[R-sig-ME] When is sparseX implementation expected?

Doran, Harold HDoran at air.org
Tue Oct 15 15:34:33 CEST 2013


Curiously, though, how much of a need is there for sparseX? The model matrix for the random effects can often involve thousands of columns (sometimes even per level), and thousands of rows. Clearly, if the pattern of non-zeroes is large, there is a significant benefit.

But, the dimensions of the model matrix for the fixed effects are typically very small relative to the model matrix for the random effects, often involving only a handful of columns. 

One of the major benefits of the sparse storage for the random effect matrices are the methods that benefit, such as Cholesky(). In an iterative process, it only updates the numeric factorization at each iteration as it has already identified the symbolic representation in the first iteration. 

One thing I can imagine is if the number of rows of X is, say millions, and still involve only a handful of columns and suppose many of those rows are zeros. Then perhaps it could be useful?
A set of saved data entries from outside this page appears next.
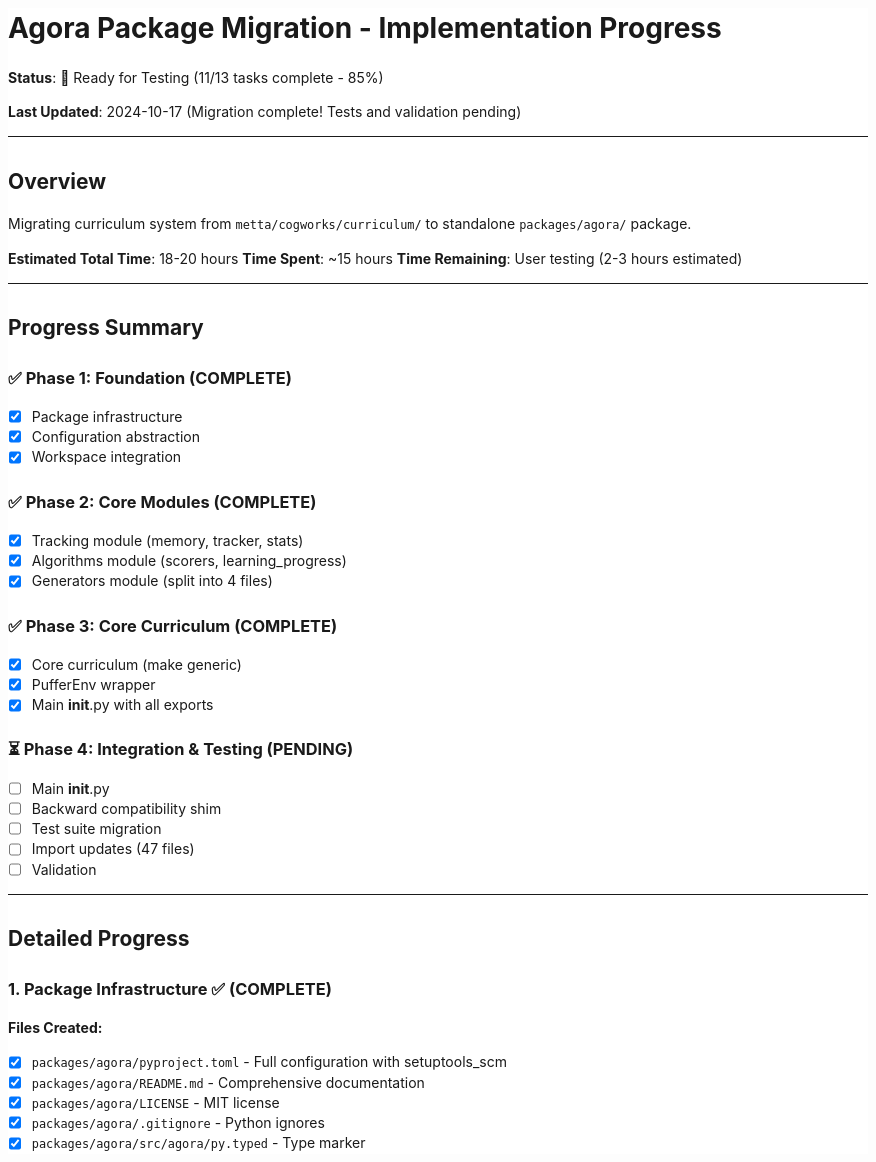 # Agora Package Migration - Implementation Progress

**Status**: 🎉 Ready for Testing (11/13 tasks complete - 85%)

**Last Updated**: 2024-10-17 (Migration complete! Tests and validation pending)

---

## Overview

Migrating curriculum system from `metta/cogworks/curriculum/` to standalone `packages/agora/` package.

**Estimated Total Time**: 18-20 hours
**Time Spent**: ~15 hours
**Time Remaining**: User testing (2-3 hours estimated)

---

## Progress Summary

### ✅ Phase 1: Foundation (COMPLETE)
- [x] Package infrastructure
- [x] Configuration abstraction
- [x] Workspace integration

### ✅ Phase 2: Core Modules (COMPLETE)
- [x] Tracking module (memory, tracker, stats)
- [x] Algorithms module (scorers, learning_progress)
- [x] Generators module (split into 4 files)

### ✅ Phase 3: Core Curriculum (COMPLETE)
- [x] Core curriculum (make generic)
- [x] PufferEnv wrapper
- [x] Main __init__.py with all exports

### ⏳ Phase 4: Integration & Testing (PENDING)
- [ ] Main __init__.py
- [ ] Backward compatibility shim
- [ ] Test suite migration
- [ ] Import updates (47 files)
- [ ] Validation

---

## Detailed Progress

### 1. Package Infrastructure ✅ (COMPLETE)
**Files Created:**
- [x] `packages/agora/pyproject.toml` - Full configuration with setuptools_scm
- [x] `packages/agora/README.md` - Comprehensive documentation
- [x] `packages/agora/LICENSE` - MIT license
- [x] `packages/agora/.gitignore` - Python ignores
- [x] `packages/agora/src/agora/py.typed` - Type marker
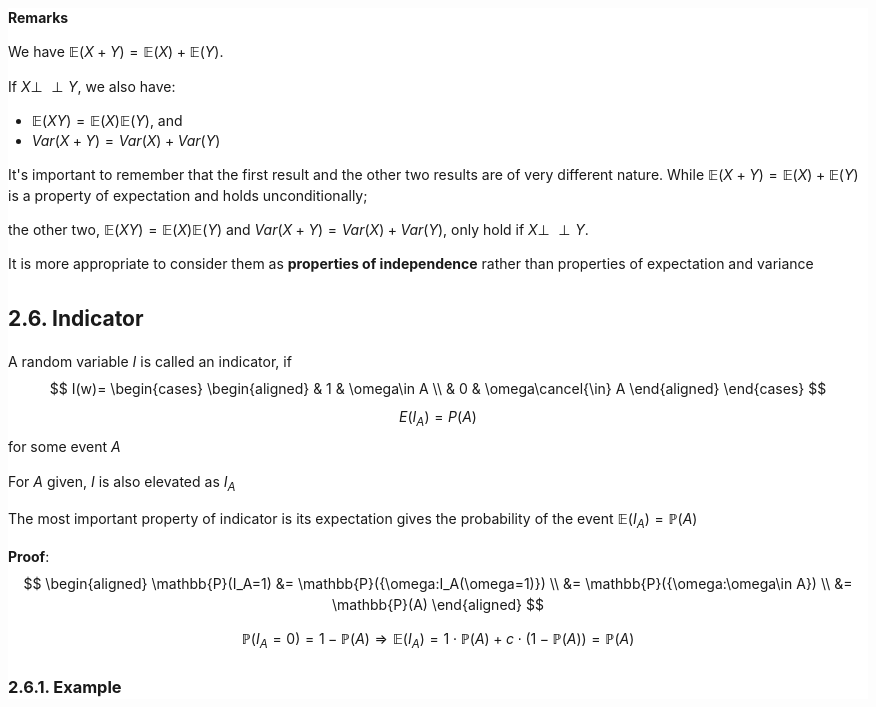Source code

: __Remarks__

We have $\mathbb{E}(X+Y)=\mathbb{E}(X)+\mathbb{E}(Y)$. 

If $X\perp \!\!\! \perp Y$, we also have:

- $\mathbb{E}(XY) = \mathbb{E}(X)\mathbb{E}(Y)$, and
- $Var(X+Y)=Var(X)+Var(Y)$

It's important to remember that the first result and the other two results are of very different nature. While $\mathbb{E}(X+Y)=\mathbb{E}(X)+\mathbb{E}(Y)$ is a property of expectation and holds unconditionally; 

the other two, $\mathbb{E}(XY) = \mathbb{E}(X)\mathbb{E}(Y)$ and $Var(X+Y)=Var(X)+Var(Y)$, only hold if $X\perp \!\!\! \perp Y$. 

It is more appropriate to consider them as __properties of independence__ rather than properties of expectation and variance

## 2.6. Indicator

A random variable $I$ is called an indicator, if
$$
I(w)=   \begin{cases}
        \begin{aligned}
        & 1 & \omega\in A    \\
        & 0 & \omega\cancel{\in} A
        \end{aligned}
        \end{cases}
$$
$$
    E(I_A) = P(A)
$$
for some event $A$

For $A$ given, $I$ is also elevated as $I_A$

The most important property of indicator is its expectation gives the probability of the event $\mathbb{E}(I_A)=\mathbb{P}(A)$

__Proof__:
$$
\begin{aligned}
\mathbb{P}(I_A=1)
    &= \mathbb{P}({\omega:I_A(\omega=1)})    \\
    &= \mathbb{P}({\omega:\omega\in A})      \\
    &= \mathbb{P}(A)
\end{aligned}
$$

$$
\mathbb{P}(I_A=0) = 1- \mathbb{P}(A)
\Rightarrow \mathbb{E}(I_A)=1\cdot \mathbb{P}(A)+c\cdot (1-\mathbb{P}(A)) = \mathbb{P}(A)
$$

### 2.6.1. Example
But even still when doing X'X on that matrix, its dimensions are (in theory) usually small and so doing things on that small p x p matrix is not too expensive.

On the other hand, if one has an X matrix with thousands of columns, I would question what the underlying statistical issue is and if the model is even good.

 

-----Original Message-----
From: r-sig-mixed-models-bounces at r-project.org [mailto:r-sig-mixed-models-bounces at r-project.org] On Behalf Of Ben Bolker
Sent: Tuesday, October 15, 2013 9:06 AM
To: r-sig-mixed-models at r-project.org
Subject: Re: [R-sig-ME] When is sparseX implementation expected?

Pete Meyer <petemeyer at ...> writes:

> 
> For some of our large models (>= 5k factor levels) I found that 
> sparseX in lme4a (under R 2.14.2) made a big difference in compute 
> time.  I see that it isn't yet implemented for this update to lme4.  
> Any idea how long it will be until it is available again?
> 

  It has not been near the top of the priority list.  We have looked at it and thought (more or less) "oh, that shouldn't be *too hard*, but it looks somewhat annoying" -- see https://github.com/lme4/lme4/issues/6
If you want to chime in on the issues list that might help push the priority up slightly.